____ TEXTO PROPORCIONADO

# Inversor trifásico



## Diodo Zener (Ago 20, 2007)

Hola, tengo un motor trifásico que anda con 6v(entre fase y fase) y lo quiero hacer andar con una batería de 9v. Algunos de ustedes puede pasarme el diagrama de un inversor trifásico simple (es decir; sin chip de muchas patas ,o sea;que sólo se usen transistores, diodos, capacitores, resistensias y nada más). 

Gracias de antemano.


----------



## Fogonazo (Ago 20, 2007)

Busca en paginas de aeromodelismo (No es joda)

http://www.turbinemuseum.de/Modellbau/BLMC__UK_/blmc__uk_.html
http://www.rcgroups.com/forums/showthread.php?threadid=140454
http://www.aerodesign.de/peter/2001/LRK350/SPEEDY-BL_eng.html


----------



## jose alfredo gonzalez mej (Ago 20, 2007)

Saludos, yo le recomendaría que observara en la  sección de: documentación, circuitos y esquemas en el tema construcción de un variador de frecuencia  para que tome una guía


----------



## sebasb1987 (Sep 25, 2008)

________
____ DATOS DISPONIBLES

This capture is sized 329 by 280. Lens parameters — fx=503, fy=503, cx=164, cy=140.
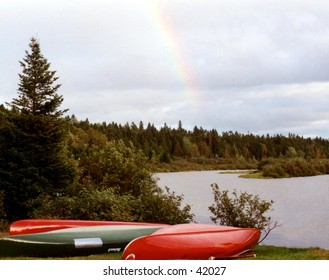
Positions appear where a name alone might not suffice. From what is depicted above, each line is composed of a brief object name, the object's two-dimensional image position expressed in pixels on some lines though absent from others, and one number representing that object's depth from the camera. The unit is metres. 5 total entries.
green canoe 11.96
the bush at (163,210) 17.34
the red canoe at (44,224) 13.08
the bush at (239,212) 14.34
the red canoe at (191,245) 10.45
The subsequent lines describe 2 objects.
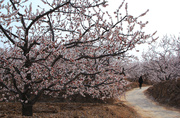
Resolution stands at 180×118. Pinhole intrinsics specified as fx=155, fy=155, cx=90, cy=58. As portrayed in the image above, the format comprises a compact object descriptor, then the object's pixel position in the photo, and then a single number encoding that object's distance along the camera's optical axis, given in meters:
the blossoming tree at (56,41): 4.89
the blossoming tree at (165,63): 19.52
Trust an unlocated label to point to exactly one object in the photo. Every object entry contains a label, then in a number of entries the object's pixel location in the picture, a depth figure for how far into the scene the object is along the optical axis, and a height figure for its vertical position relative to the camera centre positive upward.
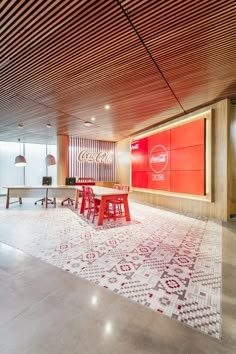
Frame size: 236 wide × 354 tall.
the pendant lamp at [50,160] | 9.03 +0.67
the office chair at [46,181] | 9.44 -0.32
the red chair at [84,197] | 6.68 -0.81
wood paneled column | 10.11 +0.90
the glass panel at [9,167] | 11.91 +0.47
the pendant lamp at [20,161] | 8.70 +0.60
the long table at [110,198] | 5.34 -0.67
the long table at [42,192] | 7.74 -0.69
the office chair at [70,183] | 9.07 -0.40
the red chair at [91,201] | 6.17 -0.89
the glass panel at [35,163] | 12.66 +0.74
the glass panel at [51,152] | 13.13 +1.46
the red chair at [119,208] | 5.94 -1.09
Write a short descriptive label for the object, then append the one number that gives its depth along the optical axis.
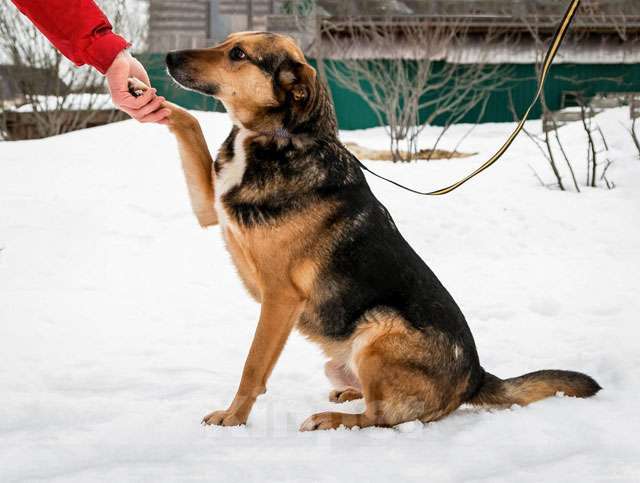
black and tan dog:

________
____ DATOS DISPONIBLES

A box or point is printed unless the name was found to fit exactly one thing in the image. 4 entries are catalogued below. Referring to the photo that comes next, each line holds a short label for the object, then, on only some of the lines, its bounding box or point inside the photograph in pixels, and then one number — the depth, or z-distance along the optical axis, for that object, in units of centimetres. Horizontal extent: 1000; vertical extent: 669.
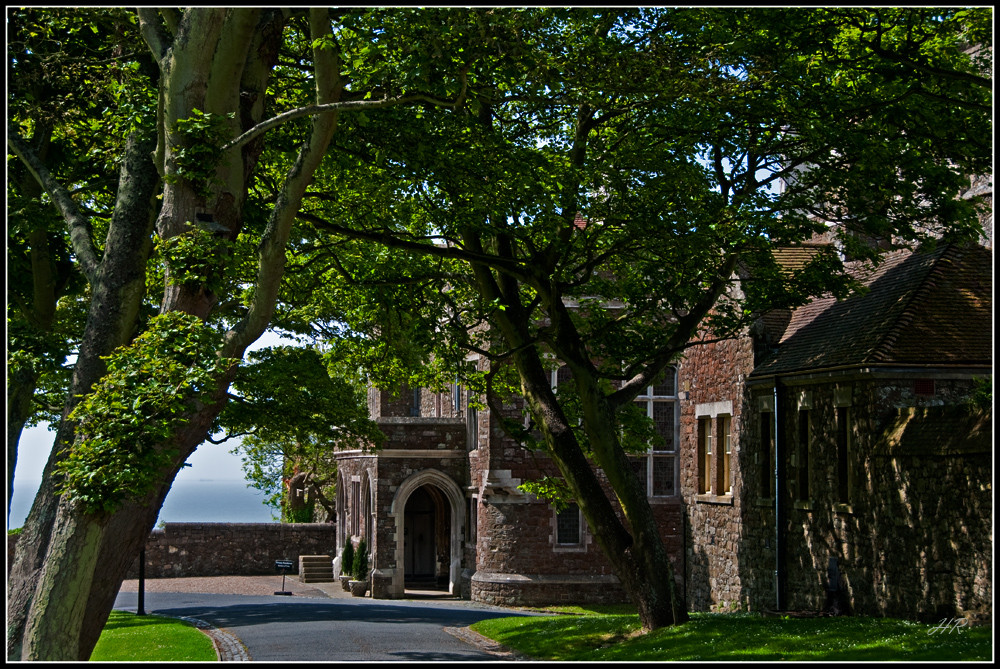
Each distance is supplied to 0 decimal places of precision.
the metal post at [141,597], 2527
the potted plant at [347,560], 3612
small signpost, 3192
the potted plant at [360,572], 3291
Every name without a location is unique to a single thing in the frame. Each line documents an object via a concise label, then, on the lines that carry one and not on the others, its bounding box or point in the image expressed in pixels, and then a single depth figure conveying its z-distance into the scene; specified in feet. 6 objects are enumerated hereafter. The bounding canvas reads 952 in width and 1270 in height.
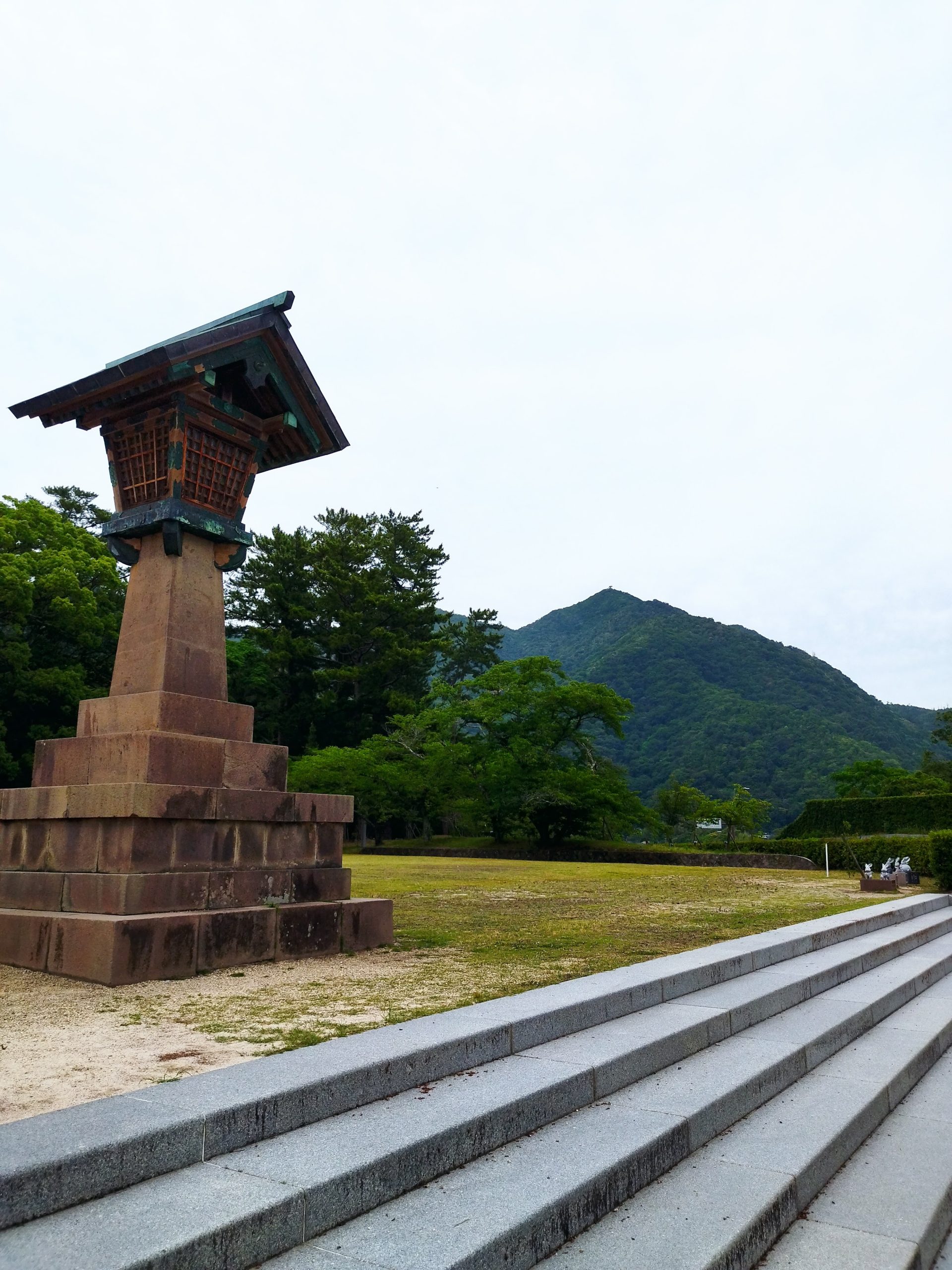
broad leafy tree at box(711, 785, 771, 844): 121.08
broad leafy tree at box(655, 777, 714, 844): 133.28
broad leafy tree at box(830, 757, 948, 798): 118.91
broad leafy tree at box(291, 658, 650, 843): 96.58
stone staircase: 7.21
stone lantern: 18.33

________

● QUÉ SE PIDE
(a) Copia del hilo sobre el inversor trifásico el tramo que va desde "## Diodo Zener" hasta "Fogonazo (Ago 20, 2007)".
(b) En el hilo sobre el inversor trifásico, ¿en qué tipo de páginas recomienda buscar Fogonazo?
(c) Continúa el hilo sobre el inversor trifásico a partir de donde termina.
Los registros no hacen falta.

● RESPUESTAS
(a)
## Diodo Zener (Ago 20, 2007)

Hola, tengo un motor trifásico que anda con 6v(entre fase y fase) y lo quiero hacer andar con una batería de 9v. Algunos de ustedes puede pasarme el diagrama de un inversor trifásico simple (es decir; sin chip de muchas patas ,o sea;que sólo se usen transistores, diodos, capacitores, resistensias y nada más). 

Gracias de antemano.


----------



## Fogonazo (Ago 20, 2007)

(b) En páginas de aeromodelismo.

(c)
hola a todos les agradeceria si me pudieran ayudar porque tengo que presentar mi proyecto final de materia que es un inversor trifasico la materia es electronica de potencia necesito algun esquema que me pueda guiar


muchas gracias por la colaboracion


----------



## Fogonazo (Sep 25, 2008)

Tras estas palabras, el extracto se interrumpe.